Preguntas tontas
por Carlos Mira
El análisis político, cultural, sociológico y económico ya no alcanza para explicar el grotesco destino de la Argentina. Ni siquiera el sentido común puede dar respuestas diferentes a lo que es ya obvio para todos: vamos rumbo a una explosión.
Cuando las dificultades que parecen no encontrar fácil explicación arrecian, es muy habitual que, con toda naturalidad, se intenten análisis profundos tratando de encontrar las raíces mismas de los problemas. La combinación de la sociología y de la economía son aquí muy útiles cuando se sigue este camino porque ambas entregan los elementos culturales y técnicos que desnudan las falencias, que le ponen una lente de aumento a las groserías y que finalmente explican la génesis y la evolución; las causas y los efectos de los problemas.
Pero llega un punto en que esos caminos se agotan. No porque no estén al alcance de todos –el sentido común promedio, suele aflorar, finalmente, en algún momento. La cuestión es que a partir de un momento ocurre que, precisamente desde los puntos de vista sociológico y económico, todo ha sido dicho. Ya no queda más nada por explicar. Los disparates han sido tan groseros y las líneas culturales que no supimos cambiar han sido tan expuestas por los intelectuales y los economistas, que los análisis sesudos ya no alcanzan para discernir si el país finalmente encontrará alguna salida.
Cuando se llega a esos puntos de desasosiego; cuando el sentido común promedio al que aludíamos recién, ha sido ampliamente superado; cuando delante de todos se cometen las más variadas tropelías sin que ningún resorte del Estado de Derecho actúe o tenga siquiera alguna oportunidad de ejercitarse; cuando las libertades se ponen en peligro; cuando los derechos pueden conculcarse alegremente por el mero ejercicio de la fuerza física, todos los análisis racionales no sirven para nada.

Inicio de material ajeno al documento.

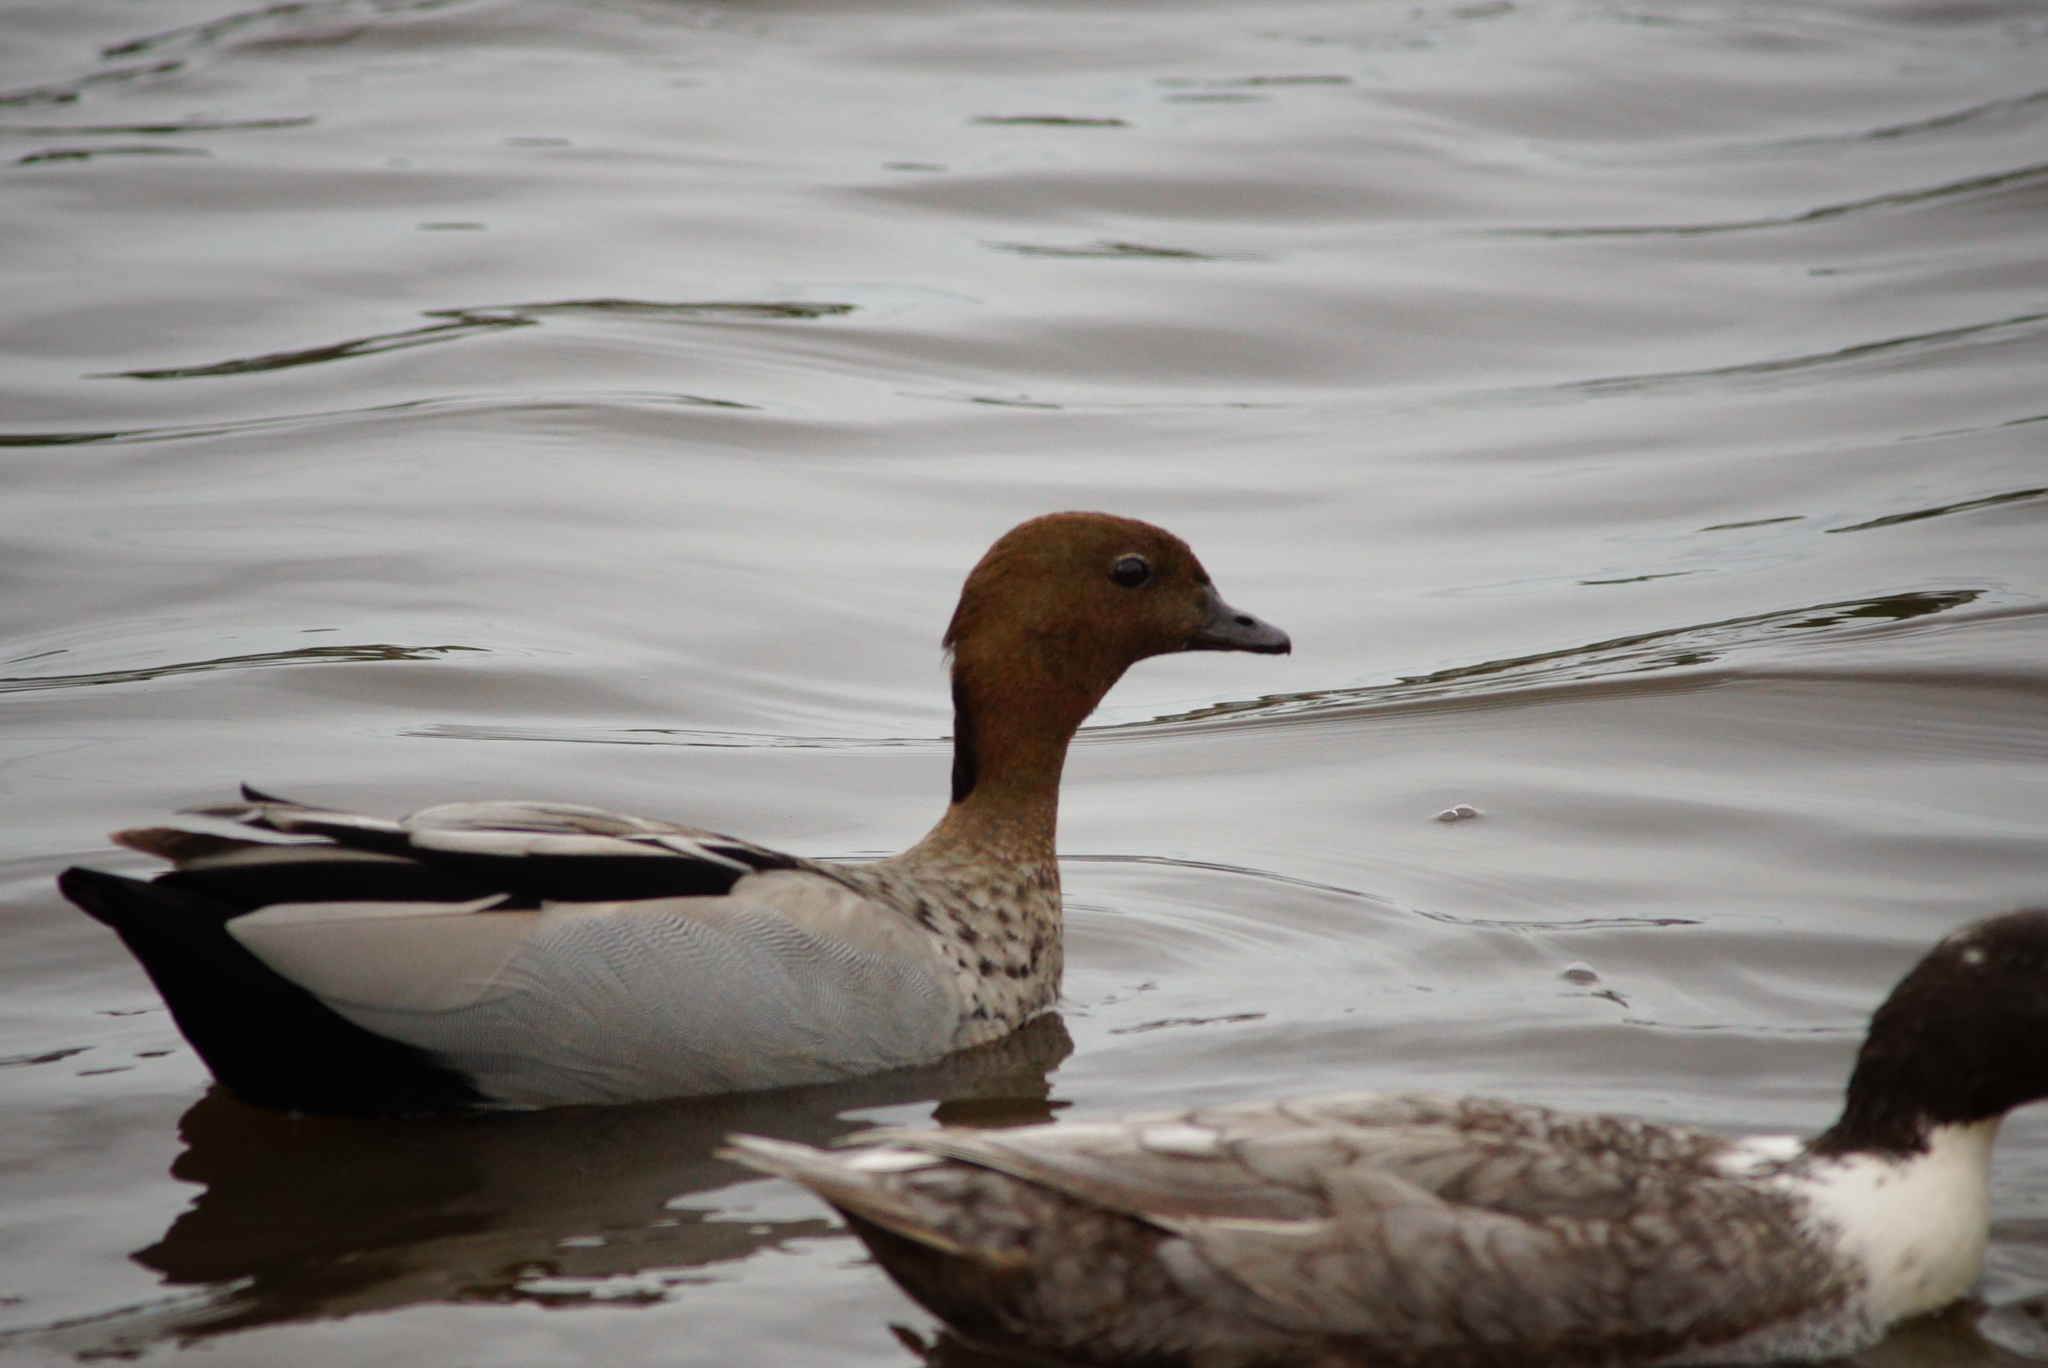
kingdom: Animalia
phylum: Chordata
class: Aves
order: Anseriformes
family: Anatidae
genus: Chenonetta
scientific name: Chenonetta jubata
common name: Maned duck
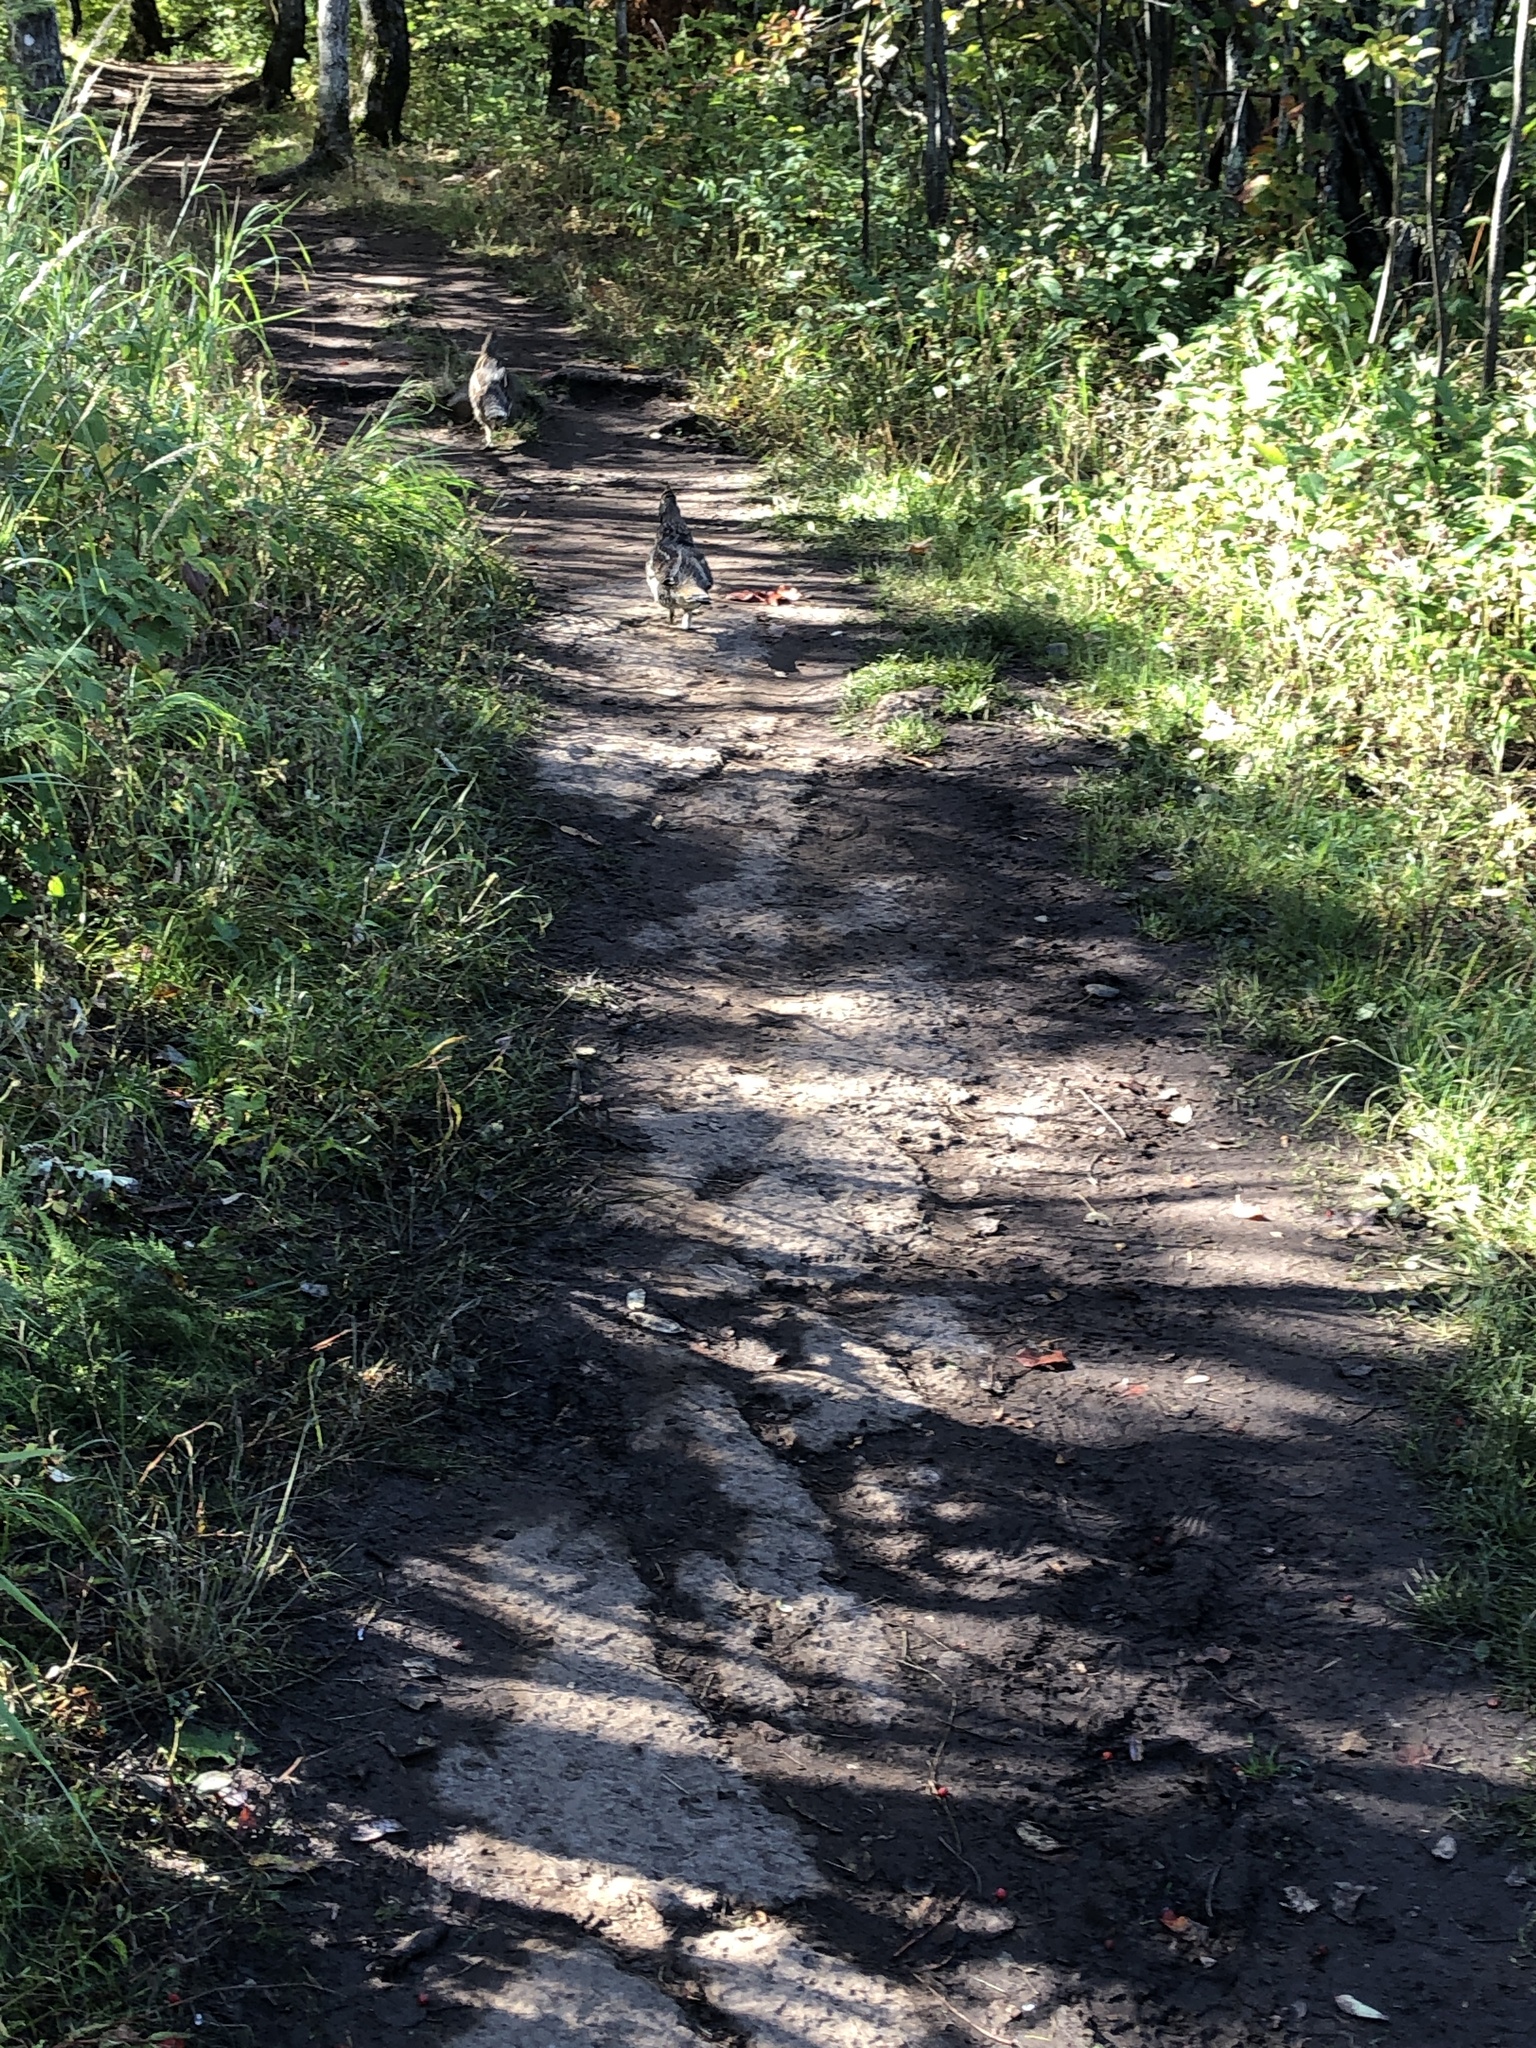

La hombría de bien que se necesita del otro lado para que un acto de bienintencionada docencia surta efecto, lisa y llanamente, no existe. Es hablarle a la pared.
Pero ello no nos exime de nuestras propias dudas sobre el futuro común, porque el país es de todos y todos abrigamos en algún lugar la esperanza de un cambio en el sentido positivo.
Y es en esos momentos en que los análisis racionales han sido superados pero las dudas continúan, en que hay que olvidar todo lo que uno estudió y todas las fuentes en las que abrevó su educación, para volver a hacerse las preguntas tontas de toda la vida; el planteo de las más absolutas obviedades para que, de repente, todo se aclare, todas las dudas se disipen y un horizonte claro y cristalino se abra delante de los propios ojos.
¿Cuándo, me pregunto tontamente, un prepotente llegó alguna vez a alguna parte?, ¿cuándo haciendo las cosas mal se consiguió un buen resultado?, ¿cuándo haciendo las mismas cosas se obtuvieron resultados diferentes?, ¿cuándo el odio y el resentimiento sirvieron para estimular el progreso?, ¿cuándo de la agresividad se obtuvo la concordia?, ¿desde cuándo la amenaza puede ser un sistema de relación entre las personas?
Todas estas preguntas tienen la misma respuesta. Esa respuesta contiene una sola palabra: nunca.
De repente, aun cuando sea para perder toda esperanza de que por este camino el país pueda evitar otra catástrofe, todas nuestras dudas han desaparecido. Las respuestas a las más básicas preguntas que la mayoría de nosotros –con el idioma adecuado a esa edad- aprende en el jardín de infantes, son suficientes para saber que la Argentina se dirige inexorablemente a una explosión.
Lamentablemente todos saldrán maltrechos de ella. El gobierno K dirigió al país a una encrucijada innecesaria y, de paso, perdió, entre insultos y burradas, una histórica oportunidad de hacer lo que hicieron Brasil y México, recientemente y con mucha mayor anticipación Chile. Llevó al país a una insólita alianza con lo peor de América Latina y tuvo éxito en que el mundo leyera ese mensaje con nítida corrección. Hoy la Argentina es sinónimo de Bolivia, de Chavéz y de Ecuador. No digo esto con ánimo despectivo hacia esos países: siento por la buena gente de esos pueblos la misma pena que por el nuestro.
Ojalá que Dios que supo ser argentino, aunque, como dice Malú Kikuchi, se nacionalizó australiano hace unos 70 años, se apiade de un país al que le entregó todo y no le devolvió nada.